Nonlinear Force-Free Field Modeling of the Solar Magnetic Carpet and Comparison with SDO/HMI and Sunrise/IMaX Observations

TL;DR

This study models the solar magnetic carpet's evolution using nonlinear force-free fields derived from observations, revealing energy deposition patterns that influence coronal heating and highlighting the need for better chromospheric magnetic measurements.

Contribution

It introduces a magneto-frictional relaxation method incorporating hyperdiffusion to simulate the 3D magnetic field evolution from observational data.

Findings

Energy deposition is concentrated within 2 Mm of the photosphere.

Insufficient energy flux at the coronal base to balance radiative and conductive losses.

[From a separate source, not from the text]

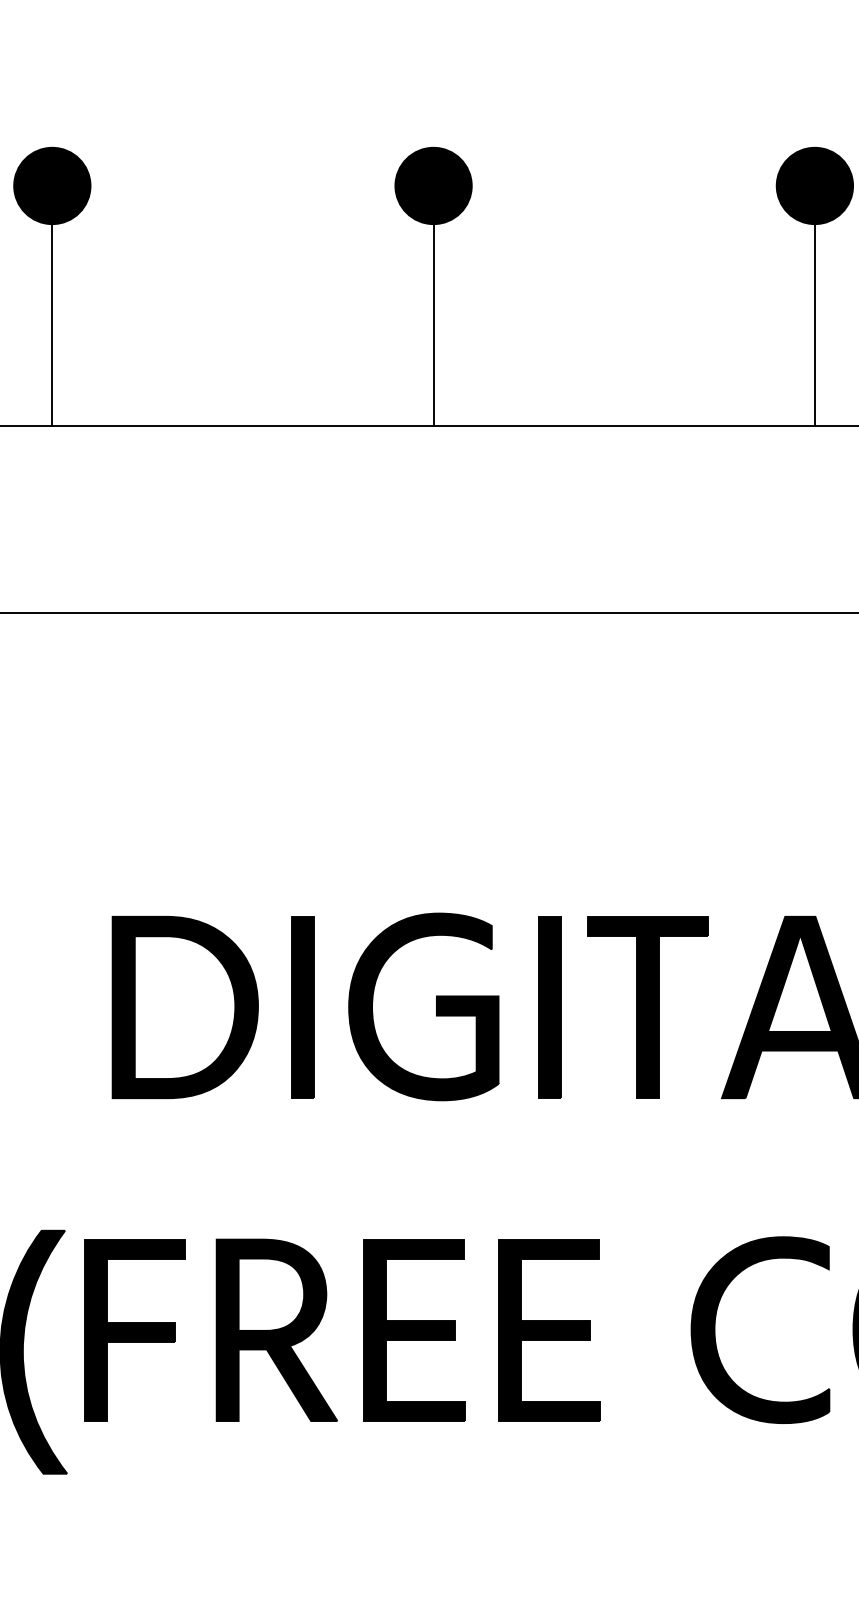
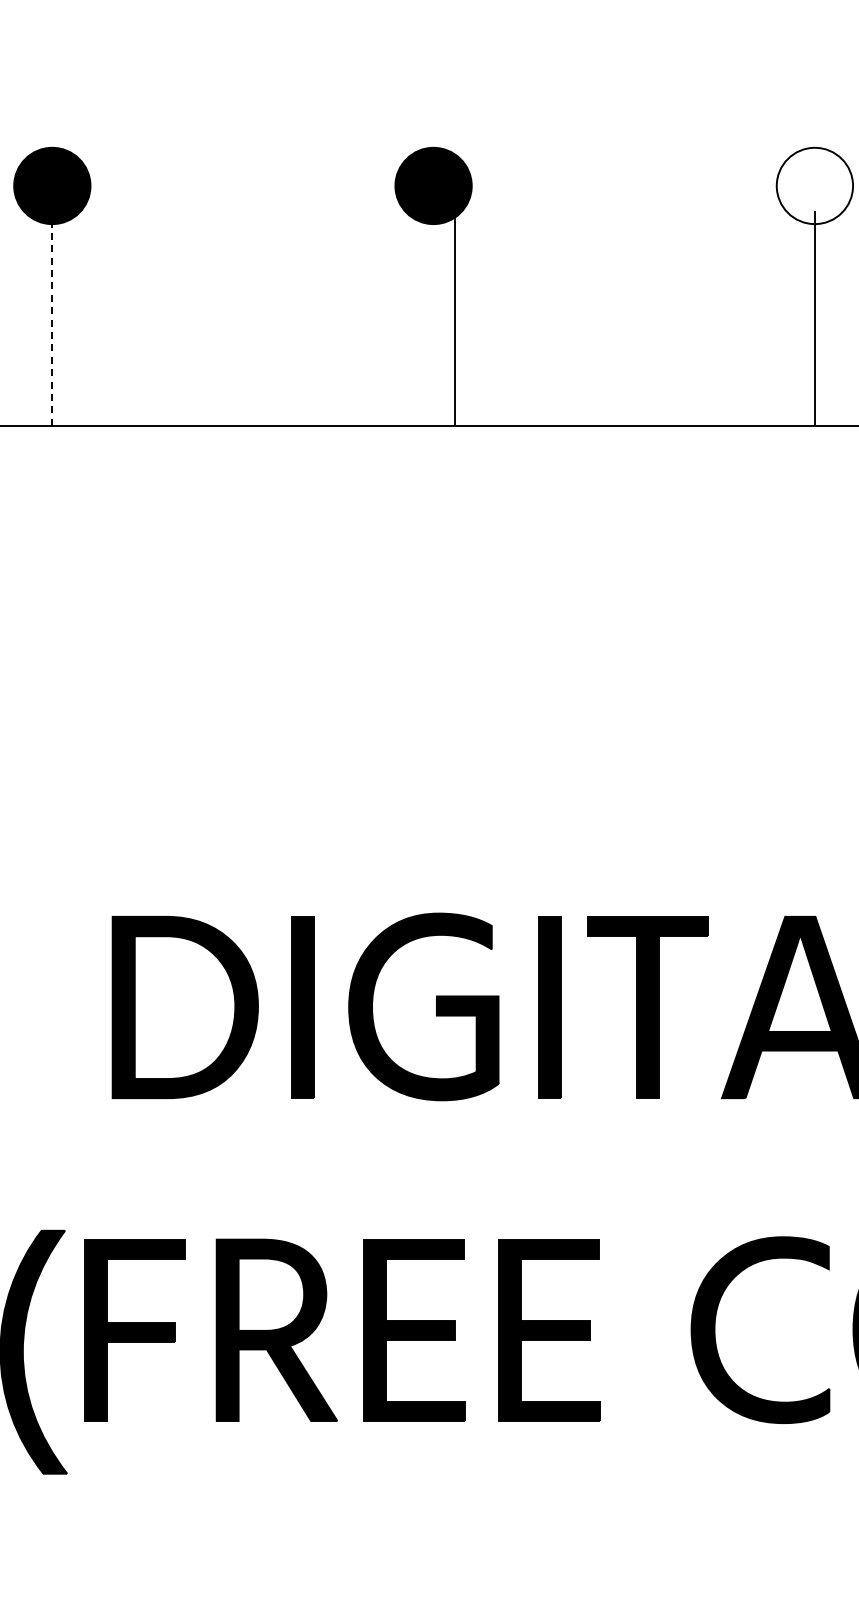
fill at (814, 185): present -> none
line at (52, 318): solid -> dashed
line at (433, 318) position: (433, 318) -> (454, 318)
line at (428, 612): present -> none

Better chromospheric magnetic field data is needed for understanding coronal heating.

Abstract

In the quiet solar photosphere, the mixed polarity fields form a magnetic carpet, which continuously evolves due to dynamical interaction between the convective motions and magnetic field. This interplay is a viable source to heat the solar atmosphere. In this work, we used the line-of-sight (LOS) magnetograms obtained from the Helioseismic and Magnetic Imager (HMI) on the \textit{Solar Dynamics Observatory} (\textit{SDO}), and the Imaging Magnetograph eXperiment (IMaX) instrument on the \textit{Sunrise} balloon-borne observatory, as time dependent lower boundary conditions, to study the evolution of the coronal magnetic field. We use a magneto-frictional relaxation method, including hyperdiffusion, to produce time series of three-dimensional (3D) nonlinear force-free fields from a sequence of photospheric LOS magnetograms. Vertical flows are added up to a height of 0.7 Mm in the modeling to simulate the non-force-freeness at the photosphere-chromosphere layers. Among the derived quantities, we study the spatial and temporal variations of the energy dissipation rate, and energy flux. Our results show that the energy deposited in the solar atmosphere is concentrated within 2 Mm of the photosphere and there is not sufficient energy flux at the base of the corona to cover radiative and conductive losses. Possible reasons and implications are discussed. Better observational constraints of the magnetic field in the chromosphere are crucial to understand the role of the magnetic carpet in coronal heating.